* **Source passage**
┌──

Hyperperfusion syndrome was defined by the occurrence, either singly or in combination, of ipsilateral (to the treated artery) temporal, frontal or retro-orbital throbbing headache with or without nausea, vomiting, ipsilateral focal seizures, or focal neurological deficit without radiographic evidence of infarction. Intracranial hemorrhage was defined by computed tomography evidence of punctate or confluent hyperdensities consistent with blood within the parenchyma of the cerebral hemispheres or within the subarachnoid space.

A neurologist evaluated all patients before and after the procedure to determine whether any patients showed neurological signs or symptoms. The technique of CAS has been described elsewhere (18) but evolved over the three years of this study. The major change was the introduction of mechanical emboli-prevention devices, which led to cessation of the use of platelet glycoprotein IIb/IIIa receptor blockers (GPIIb/IIIa). The doses and agents used for GPIIb/IIIa blockade varied, but when they were utilized the goal was 75% platelet inhibition as measured by a bedside test of platelet aggregation. Patients were pretreated with aspirin 325 mg/d and clopidogrel 75 mg/d for at least one week. In cases of urgent intervention, a clopidogrel 300-mg load was given. All patients were treated with heparin intraoperatively with a bolus of 50 U/kg with additional doses as necessary to achieve an activated clotting time (ACT) of 250 to 325 s. Procedural success was defined as a post-stent luminal narrowing of <30% using the North American Symptomatic Carotid Endarterectomy (NASCET) method (19). All patients underwent CAS as part of institutional review board-approved protocols.

└──

* **Data provided**
┌──

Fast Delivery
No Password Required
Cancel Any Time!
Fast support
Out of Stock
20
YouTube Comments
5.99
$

└──
┌──

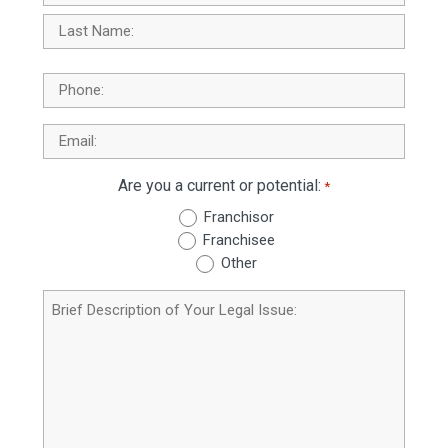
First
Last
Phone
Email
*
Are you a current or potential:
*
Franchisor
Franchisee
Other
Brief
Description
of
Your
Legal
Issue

└──
┌──

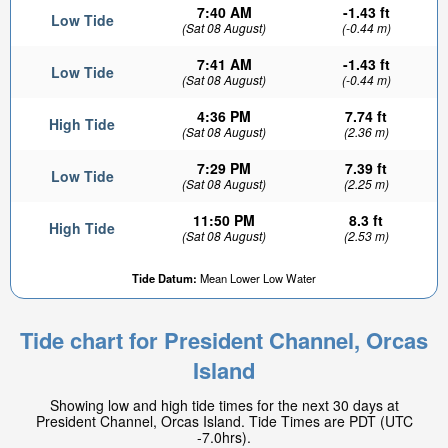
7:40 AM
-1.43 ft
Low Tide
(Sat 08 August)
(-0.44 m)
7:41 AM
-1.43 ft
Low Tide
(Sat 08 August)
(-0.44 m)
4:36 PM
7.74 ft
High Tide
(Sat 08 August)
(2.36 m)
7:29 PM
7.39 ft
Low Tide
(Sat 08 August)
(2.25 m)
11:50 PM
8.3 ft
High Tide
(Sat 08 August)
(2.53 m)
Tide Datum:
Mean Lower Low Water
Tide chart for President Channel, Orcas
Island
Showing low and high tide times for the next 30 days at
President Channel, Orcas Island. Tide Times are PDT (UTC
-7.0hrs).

└──

* **Apply what you read**
• 1. Answer these from the source passage.
(a) What imaging finding defined intracranial hemorrhage?
(b) What activated clotting time range was targeted with intraoperative heparin?
(c) What result counted as procedural success?
• 2. Transcribe the source passage word for word, from "Hyperperfusion syndrome was" to "the subarachnoid space.".

* **Results for the exercise**
• 1.
(a) Computed tomography evidence of punctate or confluent hyperdensities consistent with blood within the parenchyma of the cerebral hemispheres or within the subarachnoid space.
(b) 250 to 325 s.
(c) A post-stent luminal narrowing of <30%, measured by the North American Symptomatic Carotid Endarterectomy (NASCET) method.

• 2.
Hyperperfusion syndrome was defined by the occurrence, either singly or in combination, of ipsilateral (to the treated artery) temporal, frontal or retro-orbital throbbing headache with or without nausea, vomiting, ipsilateral focal seizures, or focal neurological deficit without radiographic evidence of infarction. Intracranial hemorrhage was defined by computed tomography evidence of punctate or confluent hyperdensities consistent with blood within the parenchyma of the cerebral hemispheres or within the subarachnoid space.